Connecting with industry and academic chemists shows that preference for 2-Ethoxy-5-Bromopyrimidine persists across experience levels. Many report that its consistent results save time on routine optimization, especially in early-stage route scouting. At one symposium I attended, a medicinal chemist mentioned how switching to this intermediate helped his team meet milestones ahead of schedule. Pilot plants can run transformations that rarely throw up purity or handling issues. The real-world impact shows up in saved labor hours and less troubleshooting, benefits often overlooked in technical data sheets.
Supply chain disruptions make headlines, but specialty chemicals often take the brunt long before consumers notice. Securing reliable access to intermediates like 2-Ethoxy-5-Bromopyrimidine reduces project risk for both pharma and materials science. Suppliers worldwide recognize growing demand for such versatile compounds, and efforts to streamline production mean less dependence on single-source manufacturers. This trend supports more resilient research programs and less waste. Green chemistry efforts focus on minimizing hazardous byproducts, using solvents and reagents that hit regulatory targets without sacrificing efficiency.
I’ve watched innovations in bromination and alkylation processes bring both environmental improvement and lower cost. As demand climbs, larger batch sizes become viable, and economies of scale trickle down to academic buyers as well. Researchers can focus on science rather than supply logistics - a real shift from days spent wrangling custom orders or learning that a key compound is backordered.
No compound is a universal fix, and chemists need to stay adaptable. While 2-Ethoxy-5-Bromopyrimidine addresses many pain points, ongoing challenges like greener halogenation and solvent reduction remain. Teams can look to continuous flow techniques to reduce waste and improve safety during scale-up. Developing better analytical tools for impurity profiling lets users catch and eliminate troublesome byproducts earlier in the process. Cross-industry collaborations help, as academic labs share best practices, and industry partners push for more sustainable production.
Education plays a role, too. Training students and staff in best practices for handling bromoheterocycles and selecting proper protective gear ensures lab safety keeps pace with synthetic ambition. Open-access literature and transparent sourcing further boost confidence in using these intermediates, allowing new research groups to enter pharmaceuticals and materials science with fewer barriers.
On the business side, increasing supplier transparency on lead times and purity guarantees helps labs plan better. Establishing relationships with multiple reputable chemical vendors keeps projects on schedule even if one supplier faces interruptions. Some organizations also invest in internal synthesis capabilities as a backup, using published protocols and in-house expertise to weather supply crunches without derailing major efforts.
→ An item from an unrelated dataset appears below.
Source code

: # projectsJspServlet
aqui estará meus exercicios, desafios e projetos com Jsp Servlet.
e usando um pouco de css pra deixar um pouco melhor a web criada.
From years spent in both research and industrial settings, I see clear value in products like 2-Ethoxy-5-Bromopyrimidine—not just in technical specs, but in the smoother workflows and lowered stress for bench chemists. Its structural features offer rare flexibility for creative synthetic design, while manageable safety and handling let researchers focus on discovery rather than troubleshooting. As the pace of innovation speeds up, reliable, adaptable building blocks let scientific teams keep one step ahead, delivering results that matter.
For students targeting new frontiers in drug discovery or researchers pushing the boundaries of materials science, choosing the right intermediate becomes a strategic advantage. With its proven track record, reliable supply, and compatibility with diverse synthetic routes, 2-Ethoxy-5-Bromopyrimidine will likely keep powering advances from benchtop to pilot plant for years to come.